Es ist jedoch wichtig zu betonen, dass das Wort “könnte” hier eine große Rolle spielt. Derzeit gibt es keine konkreten Beweise, die diese Behauptung über betrügerisches Verhalten bei Nvidia stützen. Und um die Sache klarzustellen: Nvidia hat sich ebenfalls direkt zu diesen Vorwürfen geäußert.
Nvidias prompte Erwiderung
Aus Angst vor der möglichen viralen Verbreitung der Vorwürfe ging Nvidia mit einer offiziellen Mitteilung an seine Analysten rasch in die Defensive. Das Unternehmen wies jeglichen Vergleich mit dem mittlerweile berüchtigten Unternehmen Enron, wie er in dem Substack-Beitrag behauptet wurde, entschieden zurück. Das Unternehmen wies die Vorwürfe kategorisch zurück und ging dabei auf Fehlinterpretationen seiner Bilanzierungspraktiken ein – selbst auf jene des renommierten Leerverkäufers Michael Burry.
Ein faszinierender Aspekt dieser Thematik weckte mein Interesse, da ich zuvor bereits Vergleiche zwischen Nvidia und Enron gezogen hatte – allerdings in einem völlig anderen Zusammenhang. Nvidia und Enron unterhielten ähnliche Beziehungen zu aufstrebenden Unternehmen in ihren jeweiligen Branchen. Bei Enron handelte es sich um Special Purpose Vehicles (SPVs), bei Nvidia um Neocloud-Unternehmen wie CoreWeave und sogar OpenAI. Was dies interessant macht, ist Nvidias offenes Engagement bei diesen Neocloud-Unternehmen. Diese Transparenz steht in krassem Gegensatz zu Enron, das seine SPVs geheim hielt.
Diese Neocloud-Unternehmen sind eigenständige Unternehmen, die nicht von Nvidia kontrolliert werden, und Nvidia haftet auch nicht für deren Schulden. Der Grund, warum diese Partnerschaft funktioniert, liegt darin, dass sie Nvidia eine Möglichkeit bietet, den Umsatz zu steigern, ohne die Bilanz zu belasten. Genau dieses Modell hat Nvidia große Vorteile gebracht und es dem Unternehmen sogar ermöglicht, CoreWeave beim Börsengang zu unterstützen.
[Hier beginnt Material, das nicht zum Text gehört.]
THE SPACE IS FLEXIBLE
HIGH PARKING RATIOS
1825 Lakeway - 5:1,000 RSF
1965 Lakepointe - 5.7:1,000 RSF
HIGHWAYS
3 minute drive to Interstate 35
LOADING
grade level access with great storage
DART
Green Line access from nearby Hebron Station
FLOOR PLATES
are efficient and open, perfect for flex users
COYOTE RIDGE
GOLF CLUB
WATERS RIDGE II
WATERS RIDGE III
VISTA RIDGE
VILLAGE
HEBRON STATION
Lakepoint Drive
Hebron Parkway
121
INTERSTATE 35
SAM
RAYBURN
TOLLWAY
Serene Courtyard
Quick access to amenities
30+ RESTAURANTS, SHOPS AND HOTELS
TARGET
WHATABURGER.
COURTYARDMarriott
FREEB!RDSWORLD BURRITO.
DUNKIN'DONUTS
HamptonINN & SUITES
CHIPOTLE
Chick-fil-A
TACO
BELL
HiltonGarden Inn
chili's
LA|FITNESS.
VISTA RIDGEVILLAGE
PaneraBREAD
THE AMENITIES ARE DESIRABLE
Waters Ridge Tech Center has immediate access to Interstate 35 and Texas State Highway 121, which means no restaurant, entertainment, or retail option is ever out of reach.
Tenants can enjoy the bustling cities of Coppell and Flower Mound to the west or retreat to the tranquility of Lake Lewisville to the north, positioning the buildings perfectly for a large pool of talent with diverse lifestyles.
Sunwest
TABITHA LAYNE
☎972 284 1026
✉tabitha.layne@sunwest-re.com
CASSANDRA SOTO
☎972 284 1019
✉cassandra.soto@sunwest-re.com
Die Grauzone des unternehmerischen Handelns
Auch wenn die Strategie von Nvidia nicht illegal ist, entgeht sie dennoch nicht der genauen Prüfung ihrer wirtschaftlichen Lage. Die Beziehungen zu den “Neocloud”-Partnern erinnern in gewisser Weise an ein „Market-Pump“-Szenario – legal, aber vielleicht nicht besonders klug. Mit den Worten eines Analysten: „Das ist kein gutes Verhalten und kein gesundes Verhalten. Aber es ist legal. Jeder Investor kann das erkennen. Viele entscheiden sich einfach dafür, es nicht zu tun.“
Jeder Technologieboom birgt die drohende Gefahr einer Technologieblase, und der KI-Sektor bildet da keine Ausnahme. Das bemerkenswerte Wachstum von Nvidia, das durch diese Partnerschaften vorangetrieben wird, könnte das Unternehmen möglicherweise in eine schwierige Lage bringen, sollte eine dieser Partnerschaften scheitern. Die Folgen könnten eine Überschwemmung des Marktes mit billigen Nvidia-Chips und eine Wertberichtigung der Investitionen sein.
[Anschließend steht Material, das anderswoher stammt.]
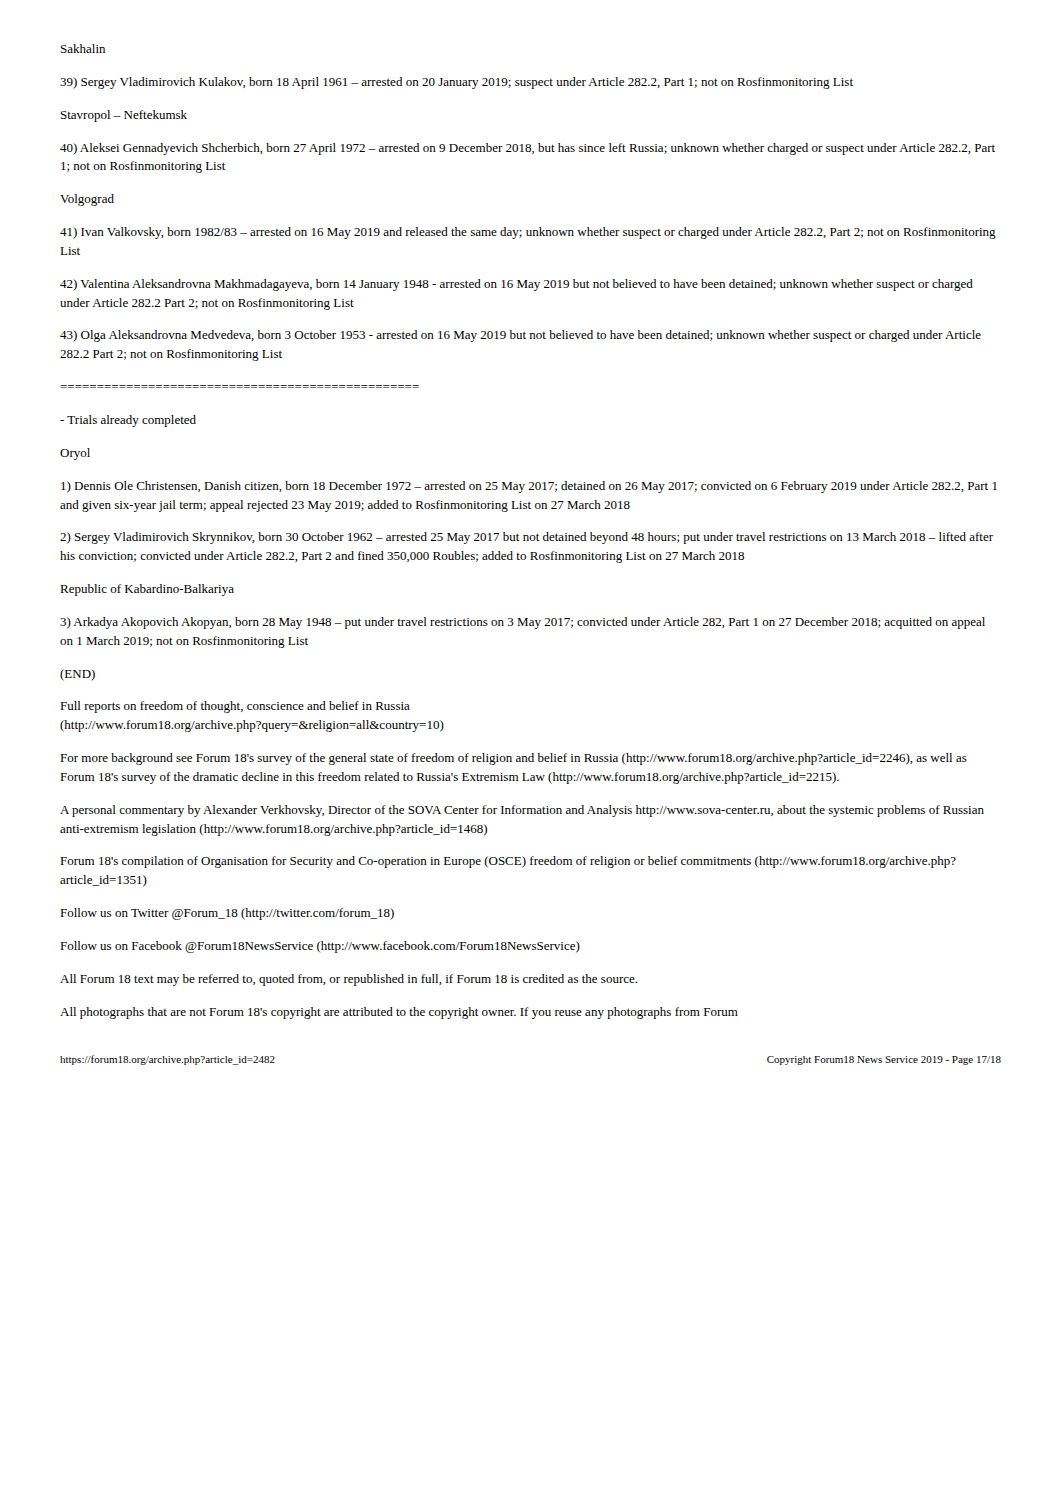Sakhalin
39) Sergey Vladimirovich Kulakov, born 18 April 1961 – arrested on 20 January 2019; suspect under Article 282.2, Part 1; not on Rosfinmonitoring List
Stavropol – Neftekumsk
40) Aleksei Gennadyevich Shcherbich, born 27 April 1972 – arrested on 9 December 2018, but has since left Russia; unknown whether charged or suspect under Article 282.2, Part 1; not on Rosfinmonitoring List
Volgograd
41) Ivan Valkovsky, born 1982/83 – arrested on 16 May 2019 and released the same day; unknown whether suspect or charged under Article 282.2, Part 2; not on Rosfinmonitoring List
42) Valentina Aleksandrovna Makhmadagayeva, born 14 January 1948 - arrested on 16 May 2019 but not believed to have been detained; unknown whether suspect or charged under Article 282.2 Part 2; not on Rosfinmonitoring List
43) Olga Aleksandrovna Medvedeva, born 3 October 1953 - arrested on 16 May 2019 but not believed to have been detained; unknown whether suspect or charged under Article 282.2 Part 2; not on Rosfinmonitoring List
=================================================
- Trials already completed
Oryol
1) Dennis Ole Christensen, Danish citizen, born 18 December 1972 – arrested on 25 May 2017; detained on 26 May 2017; convicted on 6 February 2019 under Article 282.2, Part 1 and given six-year jail term; appeal rejected 23 May 2019; added to Rosfinmonitoring List on 27 March 2018
2) Sergey Vladimirovich Skrynnikov, born 30 October 1962 – arrested 25 May 2017 but not detained beyond 48 hours; put under travel restrictions on 13 March 2018 – lifted after his conviction; convicted under Article 282.2, Part 2 and fined 350,000 Roubles; added to Rosfinmonitoring List on 27 March 2018
Republic of Kabardino-Balkariya
3) Arkadya Akopovich Akopyan, born 28 May 1948 – put under travel restrictions on 3 May 2017; convicted under Article 282, Part 1 on 27 December 2018; acquitted on appeal on 1 March 2019; not on Rosfinmonitoring List
(END)
Full reports on freedom of thought, conscience and belief in Russia
(http://www.forum18.org/archive.php?query=&religion=all&country=10)
For more background see Forum 18's survey of the general state of freedom of religion and belief in Russia (http://www.forum18.org/archive.php?article_id=2246), as well as Forum 18's survey of the dramatic decline in this freedom related to Russia's Extremism Law (http://www.forum18.org/archive.php?article_id=2215).
A personal commentary by Alexander Verkhovsky, Director of the SOVA Center for Information and Analysis http://www.sova-center.ru, about the systemic problems of Russian anti-extremism legislation (http://www.forum18.org/archive.php?article_id=1468)
Forum 18's compilation of Organisation for Security and Co-operation in Europe (OSCE) freedom of religion or belief commitments (http://www.forum18.org/archive.php?article_id=1351)
Follow us on Twitter @Forum_18 (http://twitter.com/forum_18)
Follow us on Facebook @Forum18NewsService (http://www.facebook.com/Forum18NewsService)
All Forum 18 text may be referred to, quoted from, or republished in full, if Forum 18 is credited as the source.
All photographs that are not Forum 18's copyright are attributed to the copyright owner. If you reuse any photographs from Forum
https://forum18.org/archive.php?article_id=2482 Copyright Forum18 News Service 2019 - Page 17/18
Allerdings wäre es irreführend, dies als betrügerisch einzustufen. Nvidias Engagement im KI-Boom wird durch völlig legale, wenn auch riskante Manöver ermöglicht. Diese Unternehmensstrategie bietet einen interessanten Ansatzpunkt, denn sie könnte Aufschluss über die tatsächlichen Entwicklungen in der Branche geben.
The Verge bringt es treffend auf den Punkt: “Wenn die KI-Blase platzt – falls sie das tut –, wird alles, was sie aufgebläht hat, schon die ganze Zeit über offensichtlich gewesen sein.”